▶ Work order
How many lines of the data include the string "this"? State the number and nothing else.

[Items from a data source]
-------
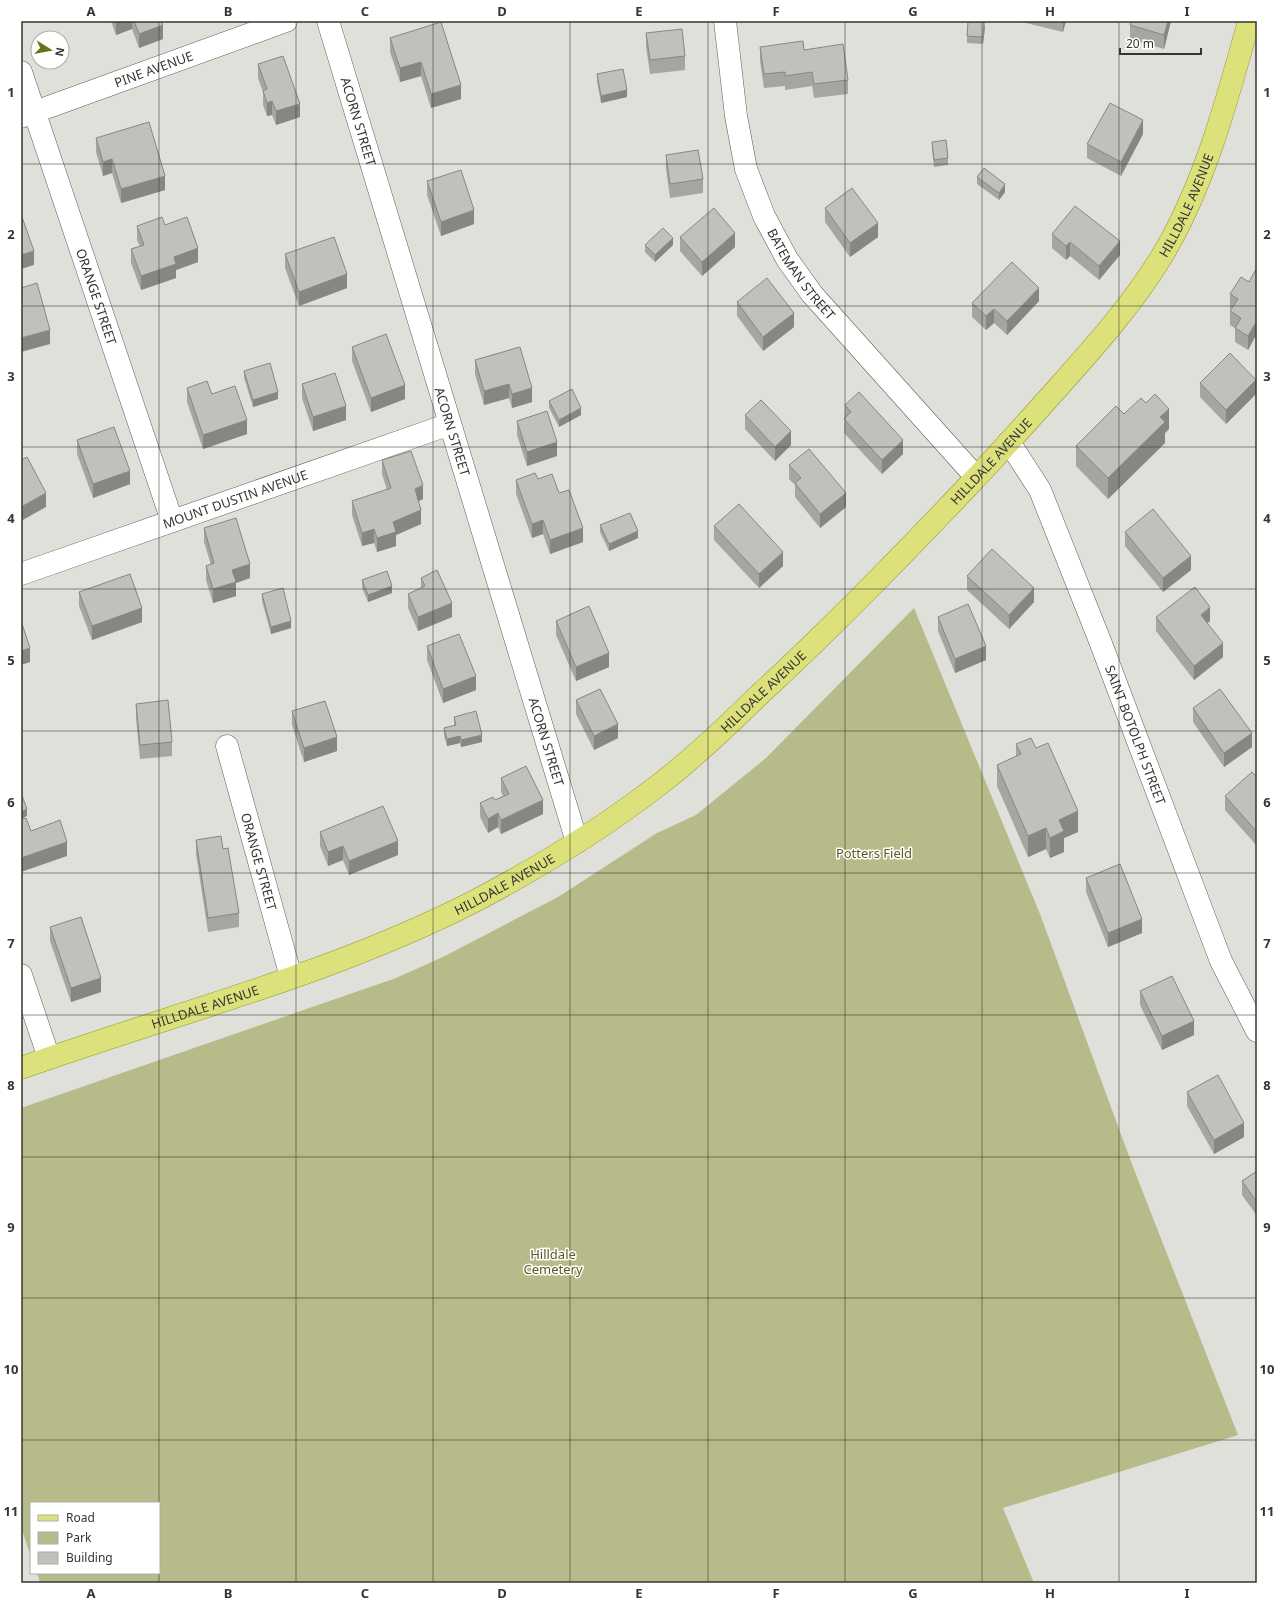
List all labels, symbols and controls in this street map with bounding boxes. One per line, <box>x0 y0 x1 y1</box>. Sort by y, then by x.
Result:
text: A <box>87 2 96 20</box>
text: B <box>224 2 232 20</box>
text: C <box>361 2 369 20</box>
text: D <box>497 2 507 20</box>
text: E <box>635 2 643 20</box>
text: F <box>772 2 780 20</box>
text: G <box>908 2 918 20</box>
text: H <box>1045 2 1055 20</box>
text: I <box>1184 2 1190 20</box>
north arrow <box>30 30 70 70</box>
scale bar <box>1120 30 1201 56</box>
text: 20 m <box>1126 35 1154 52</box>
text: N <box>52 46 69 58</box>
street label: PINE AVENUE <box>112 46 195 91</box>
street label: ACORN STREET <box>337 75 381 169</box>
text: 1 <box>7 83 15 101</box>
text: 1 <box>1263 83 1271 101</box>
street label: HILLDALE AVENUE <box>1154 151 1217 260</box>
text: 2 <box>7 225 15 243</box>
street label: BATEMAN STREET <box>763 225 840 324</box>
text: 2 <box>1263 225 1271 243</box>
street label: ORANGE STREET <box>72 246 121 348</box>
text: 3 <box>7 367 15 385</box>
text: 3 <box>1263 367 1271 385</box>
street label: ACORN STREET <box>431 385 475 479</box>
street label: HILLDALE AVENUE <box>946 414 1036 508</box>
street label: MOUNT DUSTIN AVENUE <box>160 465 310 533</box>
text: 4 <box>7 509 15 527</box>
text: 4 <box>1263 509 1271 527</box>
street label: HILLDALE AVENUE <box>716 646 810 737</box>
text: 5 <box>7 651 15 669</box>
text: 5 <box>1263 651 1271 669</box>
street label: SAINT BOTOLPH STREET <box>1101 663 1170 808</box>
street label: ACORN STREET <box>525 695 569 789</box>
text: 6 <box>7 793 15 811</box>
text: 6 <box>1263 793 1271 811</box>
street label: ORANGE STREET <box>237 811 281 913</box>
park label: Potters Field <box>836 844 912 862</box>
street label: HILLDALE AVENUE <box>451 849 558 919</box>
text: 7 <box>7 934 15 952</box>
text: 7 <box>1263 934 1271 952</box>
street label: HILLDALE AVENUE <box>149 981 261 1033</box>
text: 8 <box>7 1076 15 1094</box>
text: 8 <box>1263 1076 1271 1094</box>
text: 9 <box>7 1218 15 1236</box>
text: 9 <box>1263 1218 1271 1236</box>
park label: Hilldale Cemetery <box>523 1245 583 1278</box>
text: 10 <box>4 1360 18 1378</box>
text: 10 <box>1260 1360 1274 1378</box>
text: 11 <box>4 1502 18 1520</box>
legend <box>30 1502 160 1574</box>
text: 11 <box>1260 1502 1274 1520</box>
text: Road <box>66 1509 95 1526</box>
text: Park <box>66 1529 92 1546</box>
text: Building <box>66 1549 113 1566</box>
text: A <box>87 1584 96 1602</box>
text: B <box>224 1584 232 1602</box>
text: C <box>361 1584 369 1602</box>
text: D <box>497 1584 507 1602</box>
text: E <box>635 1584 643 1602</box>
text: F <box>772 1584 780 1602</box>
text: G <box>908 1584 918 1602</box>
text: H <box>1045 1584 1055 1602</box>
text: I <box>1184 1584 1190 1602</box>

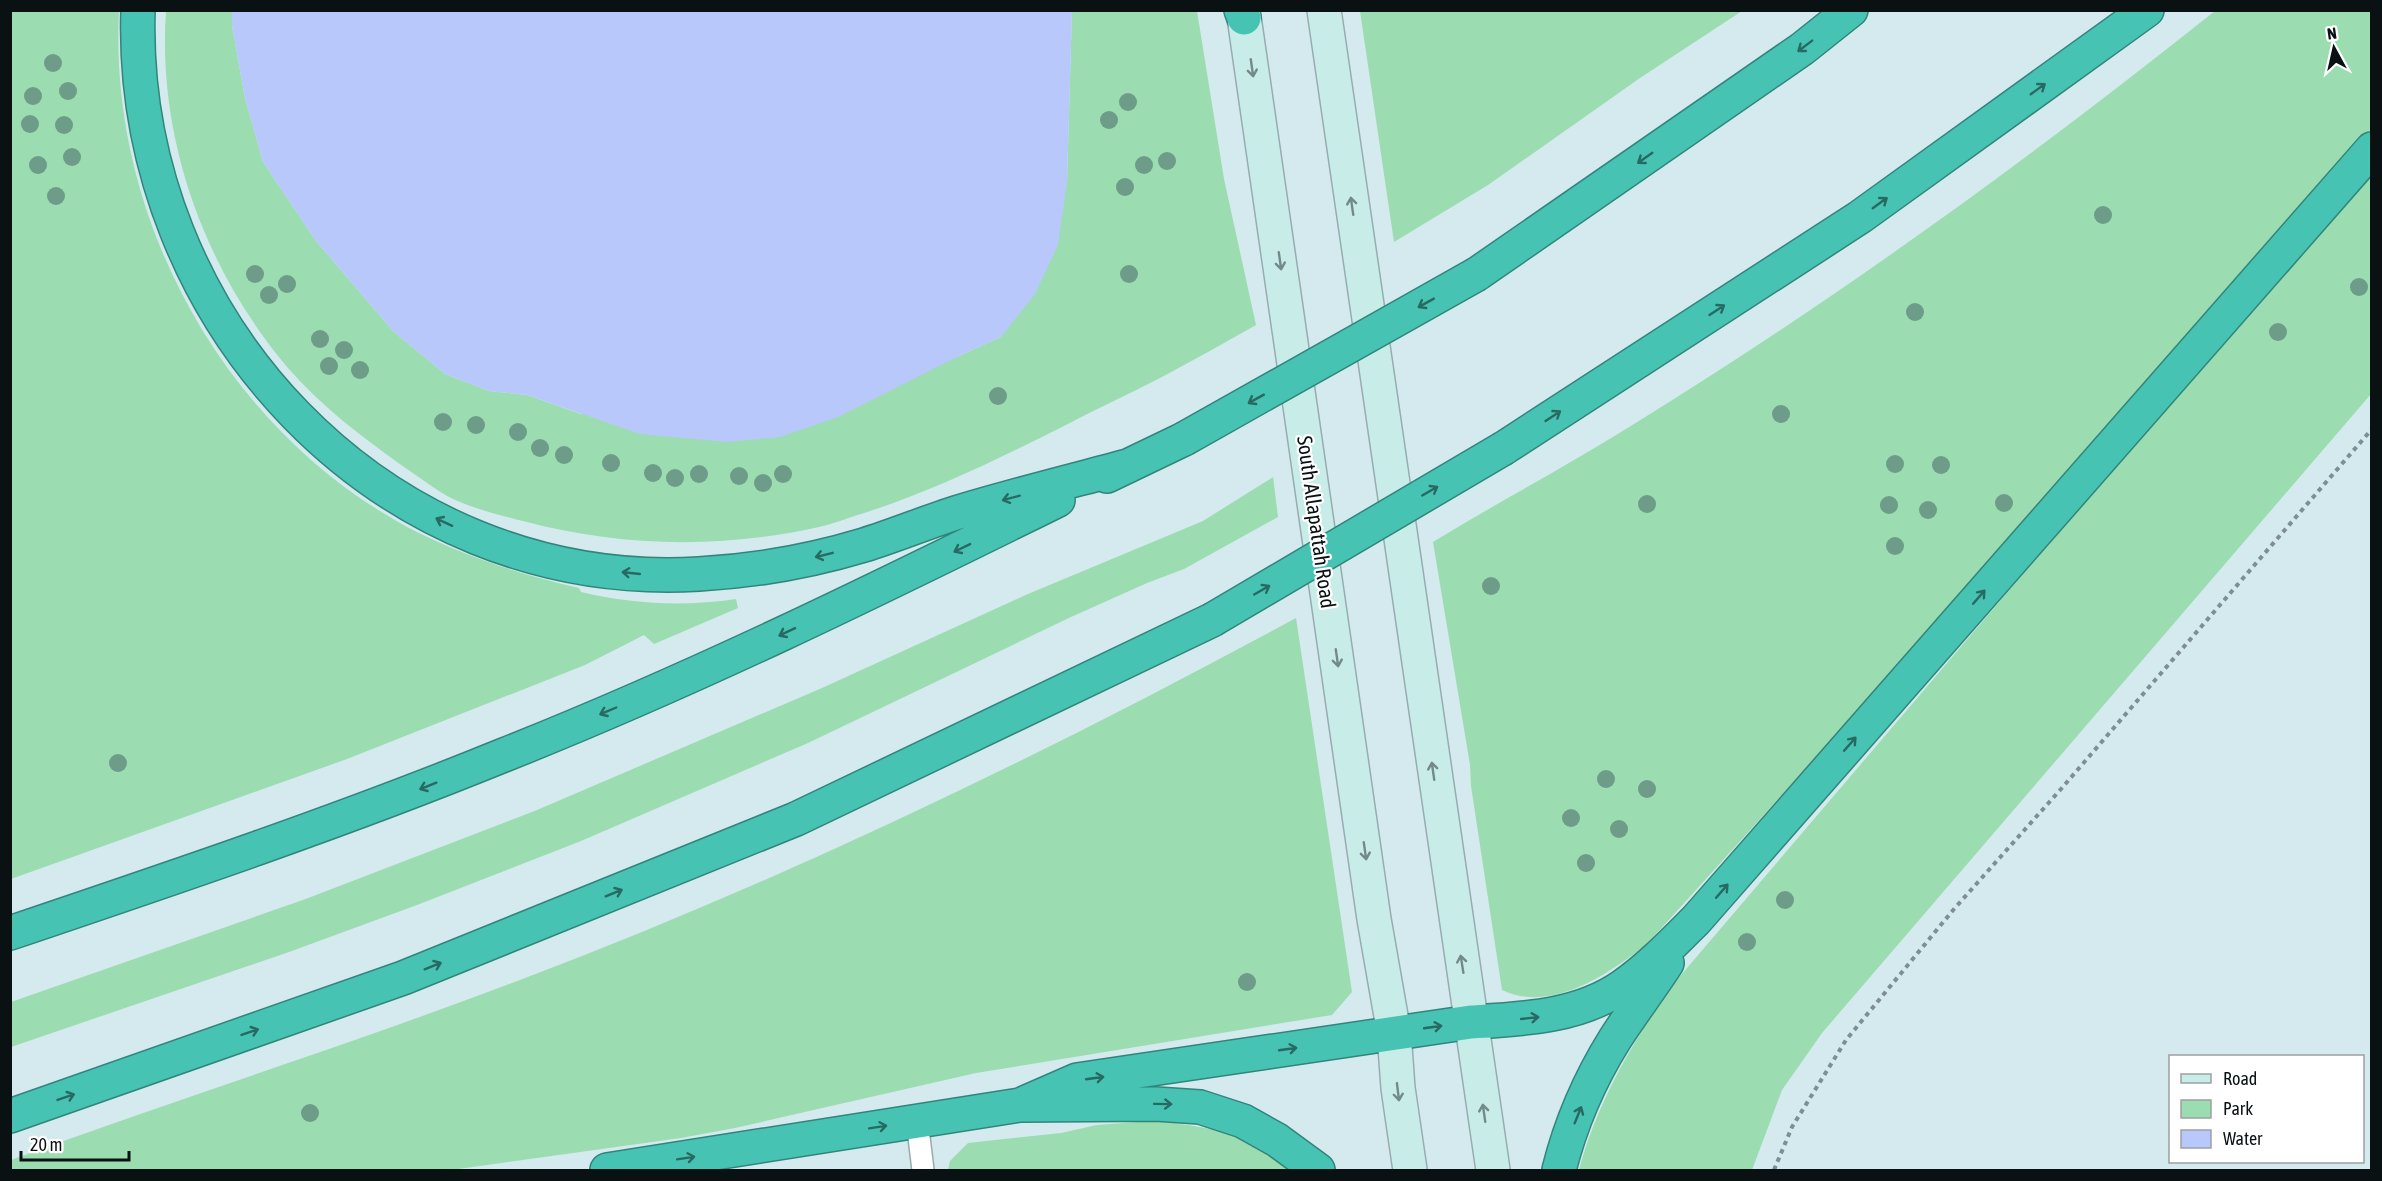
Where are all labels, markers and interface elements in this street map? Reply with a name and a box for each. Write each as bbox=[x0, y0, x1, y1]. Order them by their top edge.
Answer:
north arrow bbox=[2304, 18, 2364, 78]
text: N bbox=[2326, 24, 2338, 43]
one-way arrow bbox=[1797, 40, 1813, 53]
one-way arrow bbox=[1246, 58, 1257, 78]
one-way arrow bbox=[2030, 83, 2046, 95]
one-way arrow bbox=[1637, 152, 1653, 164]
one-way arrow bbox=[1346, 197, 1357, 217]
one-way arrow bbox=[1871, 197, 1888, 209]
one-way arrow bbox=[1274, 251, 1285, 271]
one-way arrow bbox=[1418, 297, 1435, 309]
one-way arrow bbox=[1708, 304, 1725, 316]
one-way arrow bbox=[1248, 393, 1265, 405]
one-way arrow bbox=[1544, 410, 1561, 422]
street label: South Allapattah Road bbox=[1293, 434, 1341, 610]
one-way arrow bbox=[1421, 485, 1438, 497]
one-way arrow bbox=[1001, 493, 1020, 504]
one-way arrow bbox=[435, 516, 453, 528]
one-way arrow bbox=[954, 542, 972, 554]
one-way arrow bbox=[815, 550, 834, 561]
one-way arrow bbox=[622, 567, 641, 578]
one-way arrow bbox=[1253, 584, 1270, 596]
one-way arrow bbox=[1972, 590, 1986, 605]
one-way arrow bbox=[778, 627, 796, 638]
one-way arrow bbox=[1332, 647, 1343, 667]
one-way arrow bbox=[600, 706, 618, 717]
one-way arrow bbox=[1843, 737, 1857, 752]
one-way arrow bbox=[1427, 762, 1438, 782]
one-way arrow bbox=[419, 781, 438, 792]
one-way arrow bbox=[1359, 840, 1370, 860]
one-way arrow bbox=[1715, 883, 1729, 898]
one-way arrow bbox=[604, 887, 623, 898]
one-way arrow bbox=[1456, 955, 1467, 974]
one-way arrow bbox=[423, 960, 442, 971]
one-way arrow bbox=[1519, 1012, 1539, 1023]
one-way arrow bbox=[1422, 1022, 1442, 1033]
one-way arrow bbox=[240, 1026, 259, 1037]
one-way arrow bbox=[1277, 1044, 1297, 1055]
legend bbox=[2169, 1055, 2364, 1163]
text: Road bbox=[2223, 1068, 2257, 1089]
one-way arrow bbox=[1084, 1072, 1104, 1083]
one-way arrow bbox=[1393, 1081, 1404, 1101]
one-way arrow bbox=[56, 1090, 75, 1101]
one-way arrow bbox=[1152, 1098, 1172, 1110]
text: Park bbox=[2223, 1098, 2253, 1119]
one-way arrow bbox=[1479, 1103, 1490, 1123]
one-way arrow bbox=[1573, 1107, 1584, 1125]
one-way arrow bbox=[868, 1121, 887, 1132]
scale bar bbox=[21, 1124, 129, 1162]
text: Water bbox=[2223, 1128, 2263, 1149]
text: 20 m bbox=[30, 1134, 62, 1155]
one-way arrow bbox=[675, 1152, 695, 1163]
-------
▶ Expected answer
2